* Given text:
# # #

Skip to content

I Am Not a Fish Dating a Bird

Why interracial love won’t save America

“A bird and a fish can fall in love,” a writing professor once told my class. “But where are they going to live?”

It was a dog-whistle sentiment tuned to a frequency one grudgingly learns to pick up in graduate school environments. I think the class was supposed to take the folksy aphorism to mean that terrestrial concerns can splash cold water on high romance. I noticed a number of my classmates nodding and tittering, as if my professor had just landed an unimpeachable mic drop. But what struck me about the offhanded comment was its implications about how we understand difference.

If birds and fish are metaphorical categories for types of humans, the implication is that some types of humans are so fundamentally different from one another that no single environment can simultaneously serve each party’s respective needs. Who could argue that birds and fish, regardless of their capacity to love one another, aren’t better served by remaining apart? In my professor’s formulation, the different categories that the two parties belong to guarantees their incompatibility; there’s a natural disharmony. If we assume that my professor doesn’t actually suppose that ichthyoids reach a point where they want to pick out curtains, it’s not hard to imagine that all the categories of human difference—race, class, religious affiliation, ability, etc.—are the assumed stand-ins for birds and fish.

If we accept intimate contact as the threshold for overcoming prejudice, all is already lost.

# # #

* Task material:
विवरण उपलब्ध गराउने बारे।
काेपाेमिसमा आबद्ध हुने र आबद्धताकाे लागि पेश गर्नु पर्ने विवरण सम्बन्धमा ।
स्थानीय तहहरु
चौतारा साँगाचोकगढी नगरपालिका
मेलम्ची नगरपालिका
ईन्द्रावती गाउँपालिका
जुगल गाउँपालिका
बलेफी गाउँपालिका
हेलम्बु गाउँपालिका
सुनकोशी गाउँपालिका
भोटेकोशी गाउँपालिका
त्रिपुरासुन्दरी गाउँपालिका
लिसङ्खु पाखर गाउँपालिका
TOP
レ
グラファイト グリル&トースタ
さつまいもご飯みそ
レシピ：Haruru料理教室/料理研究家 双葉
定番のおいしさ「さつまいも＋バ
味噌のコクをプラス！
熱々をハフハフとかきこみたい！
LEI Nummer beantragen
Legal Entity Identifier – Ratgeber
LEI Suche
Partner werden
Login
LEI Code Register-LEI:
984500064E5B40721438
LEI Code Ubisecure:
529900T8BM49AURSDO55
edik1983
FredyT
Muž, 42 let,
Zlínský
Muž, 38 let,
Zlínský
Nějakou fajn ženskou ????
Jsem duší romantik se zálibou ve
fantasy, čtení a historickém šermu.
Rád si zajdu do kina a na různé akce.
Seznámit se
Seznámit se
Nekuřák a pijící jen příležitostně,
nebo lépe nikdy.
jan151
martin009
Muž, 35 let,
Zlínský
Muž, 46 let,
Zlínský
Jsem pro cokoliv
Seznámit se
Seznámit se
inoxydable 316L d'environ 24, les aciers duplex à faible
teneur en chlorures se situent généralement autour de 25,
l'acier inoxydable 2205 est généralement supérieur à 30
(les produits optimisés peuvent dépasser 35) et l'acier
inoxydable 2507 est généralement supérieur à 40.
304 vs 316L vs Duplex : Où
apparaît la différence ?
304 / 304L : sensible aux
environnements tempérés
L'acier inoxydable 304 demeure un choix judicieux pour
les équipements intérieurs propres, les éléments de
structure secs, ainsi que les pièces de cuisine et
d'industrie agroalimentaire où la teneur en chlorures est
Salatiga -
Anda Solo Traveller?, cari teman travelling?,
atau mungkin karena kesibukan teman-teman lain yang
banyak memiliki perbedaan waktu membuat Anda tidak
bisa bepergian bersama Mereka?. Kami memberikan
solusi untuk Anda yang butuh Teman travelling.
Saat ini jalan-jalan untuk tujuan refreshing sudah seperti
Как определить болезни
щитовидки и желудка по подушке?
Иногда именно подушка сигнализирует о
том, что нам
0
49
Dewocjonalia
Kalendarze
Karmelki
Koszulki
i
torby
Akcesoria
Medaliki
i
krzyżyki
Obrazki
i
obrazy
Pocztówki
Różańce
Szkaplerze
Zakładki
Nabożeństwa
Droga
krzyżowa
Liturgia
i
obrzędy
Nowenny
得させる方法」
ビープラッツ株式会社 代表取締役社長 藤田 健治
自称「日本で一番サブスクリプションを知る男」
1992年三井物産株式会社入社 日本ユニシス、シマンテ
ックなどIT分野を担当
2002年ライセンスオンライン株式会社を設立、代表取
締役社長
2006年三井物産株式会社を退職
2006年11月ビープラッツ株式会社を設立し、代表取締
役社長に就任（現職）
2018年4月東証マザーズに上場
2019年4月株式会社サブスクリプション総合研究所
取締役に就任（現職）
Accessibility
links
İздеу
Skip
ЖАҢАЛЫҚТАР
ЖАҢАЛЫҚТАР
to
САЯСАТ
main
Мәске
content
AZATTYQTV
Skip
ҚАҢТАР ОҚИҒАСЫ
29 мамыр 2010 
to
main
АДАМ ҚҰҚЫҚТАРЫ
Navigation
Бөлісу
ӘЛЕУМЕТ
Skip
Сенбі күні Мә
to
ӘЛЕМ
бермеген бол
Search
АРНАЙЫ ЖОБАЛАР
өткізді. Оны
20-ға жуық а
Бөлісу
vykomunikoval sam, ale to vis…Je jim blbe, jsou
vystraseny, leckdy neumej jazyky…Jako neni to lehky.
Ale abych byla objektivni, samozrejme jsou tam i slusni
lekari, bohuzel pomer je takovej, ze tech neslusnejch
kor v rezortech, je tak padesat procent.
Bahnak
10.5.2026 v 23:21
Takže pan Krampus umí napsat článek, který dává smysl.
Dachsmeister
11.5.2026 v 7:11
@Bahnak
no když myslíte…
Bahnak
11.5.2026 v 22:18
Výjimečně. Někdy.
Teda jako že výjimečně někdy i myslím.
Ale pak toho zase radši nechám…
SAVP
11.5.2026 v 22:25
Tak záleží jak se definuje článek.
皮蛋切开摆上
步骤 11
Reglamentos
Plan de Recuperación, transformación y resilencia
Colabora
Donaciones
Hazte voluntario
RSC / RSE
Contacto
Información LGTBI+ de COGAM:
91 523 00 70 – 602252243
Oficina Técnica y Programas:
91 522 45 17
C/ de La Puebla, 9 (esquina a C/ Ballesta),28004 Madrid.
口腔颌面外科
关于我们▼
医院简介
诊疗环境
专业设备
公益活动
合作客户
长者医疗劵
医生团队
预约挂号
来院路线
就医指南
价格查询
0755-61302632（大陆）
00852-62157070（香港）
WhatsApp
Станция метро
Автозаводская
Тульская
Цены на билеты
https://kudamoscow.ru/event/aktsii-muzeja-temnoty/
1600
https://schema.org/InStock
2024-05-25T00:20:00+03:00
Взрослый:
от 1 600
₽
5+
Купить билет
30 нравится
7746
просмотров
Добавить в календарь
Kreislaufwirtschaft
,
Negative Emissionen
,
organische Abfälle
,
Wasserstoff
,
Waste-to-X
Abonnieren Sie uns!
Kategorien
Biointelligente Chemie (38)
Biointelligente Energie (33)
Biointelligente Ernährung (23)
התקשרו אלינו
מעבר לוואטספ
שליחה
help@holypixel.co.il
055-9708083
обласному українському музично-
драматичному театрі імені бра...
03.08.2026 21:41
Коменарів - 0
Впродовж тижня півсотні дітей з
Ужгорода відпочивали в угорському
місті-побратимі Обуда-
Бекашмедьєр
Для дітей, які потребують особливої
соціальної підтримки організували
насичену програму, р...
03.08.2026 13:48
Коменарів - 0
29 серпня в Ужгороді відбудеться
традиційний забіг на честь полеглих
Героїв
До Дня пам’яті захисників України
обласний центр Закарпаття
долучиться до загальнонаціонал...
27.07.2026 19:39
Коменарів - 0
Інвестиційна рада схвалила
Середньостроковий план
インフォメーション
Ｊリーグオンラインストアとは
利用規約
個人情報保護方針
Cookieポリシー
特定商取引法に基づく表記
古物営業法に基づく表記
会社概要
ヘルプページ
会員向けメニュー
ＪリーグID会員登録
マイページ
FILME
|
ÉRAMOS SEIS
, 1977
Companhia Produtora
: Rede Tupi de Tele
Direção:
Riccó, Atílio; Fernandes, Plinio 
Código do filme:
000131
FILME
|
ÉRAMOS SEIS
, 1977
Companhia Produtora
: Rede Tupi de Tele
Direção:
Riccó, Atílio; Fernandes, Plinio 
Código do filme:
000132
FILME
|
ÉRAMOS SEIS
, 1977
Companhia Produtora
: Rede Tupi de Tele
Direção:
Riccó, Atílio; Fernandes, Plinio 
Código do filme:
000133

# # #

* Exercise instructions:
**A.** Rewrite the part of the essay on interracial love that opens with the words containing "It was a dog-whistle" and closes with "we understand difference.", replacing "mic drop" with "final word".
**B.** Set out the rows from the start through the line containing "apparaît la différence ?" as a Markdown table with the columns No. and Line, leaving out blank lines.

* Answers:
**A.**
It was a dog-whistle sentiment tuned to a frequency one grudgingly learns to pick up in graduate school environments. I think the class was supposed to take the folksy aphorism to mean that terrestrial concerns can splash cold water on high romance. I noticed a number of my classmates nodding and tittering, as if my professor had just landed an unimpeachable final word. But what struck me about the offhanded comment was its implications about how we understand difference.

**B.**
| No. | Line |
|---|---|
| 1 | विवरण उपलब्ध गराउने बारे। |
| 2 | काेपाेमिसमा आबद्ध हुने र आबद्धताकाे लागि पेश गर्नु पर्ने विवरण सम्बन्धमा । |
| 3 | स्थानीय तहहरु |
| 4 | चौतारा साँगाचोकगढी नगरपालिका |
| 5 | मेलम्ची नगरपालिका |
| 6 | ईन्द्रावती गाउँपालिका |
| 7 | जुगल गाउँपालिका |
| 8 | बलेफी गाउँपालिका |
| 9 | हेलम्बु गाउँपालिका |
| 10 | सुनकोशी गाउँपालिका |
| 11 | भोटेकोशी गाउँपालिका |
| 12 | त्रिपुरासुन्दरी गाउँपालिका |
| 13 | लिसङ्खु पाखर गाउँपालिका |
| 14 | TOP |
| 15 | レ |
| 16 | グラファイト グリル&トースタ |
| 17 | さつまいもご飯みそ |
| 18 | レシピ：Haruru料理教室/料理研究家 双葉 |
| 19 | 定番のおいしさ「さつまいも＋バ |
| 20 | 味噌のコクをプラス！ |
| 21 | 熱々をハフハフとかきこみたい！ |
| 22 | LEI Nummer beantragen |
| 23 | Legal Entity Identifier – Ratgeber |
| 24 | LEI Suche |
| 25 | Partner werden |
| 26 | Login |
| 27 | LEI Code Register-LEI: |
| 28 | 984500064E5B40721438 |
| 29 | LEI Code Ubisecure: |
| 30 | 529900T8BM49AURSDO55 |
| 31 | edik1983 |
| 32 | FredyT |
| 33 | Muž, 42 let, |
| 34 | Zlínský |
| 35 | Muž, 38 let, |
| 36 | Zlínský |
| 37 | Nějakou fajn ženskou ???? |
| 38 | Jsem duší romantik se zálibou ve |
| 39 | fantasy, čtení a historickém šermu. |
| 40 | Rád si zajdu do kina a na různé akce. |
| 41 | Seznámit se |
| 42 | Seznámit se |
| 43 | Nekuřák a pijící jen příležitostně, |
| 44 | nebo lépe nikdy. |
| 45 | jan151 |
| 46 | martin009 |
| 47 | Muž, 35 let, |
| 48 | Zlínský |
| 49 | Muž, 46 let, |
| 50 | Zlínský |
| 51 | Jsem pro cokoliv |
| 52 | Seznámit se |
| 53 | Seznámit se |
| 54 | inoxydable 316L d'environ 24, les aciers duplex à faible |
| 55 | teneur en chlorures se situent généralement autour de 25, |
| 56 | l'acier inoxydable 2205 est généralement supérieur à 30 |
| 57 | (les produits optimisés peuvent dépasser 35) et l'acier |
| 58 | inoxydable 2507 est généralement supérieur à 40. |
| 59 | 304 vs 316L vs Duplex : Où |
| 60 | apparaît la différence ? |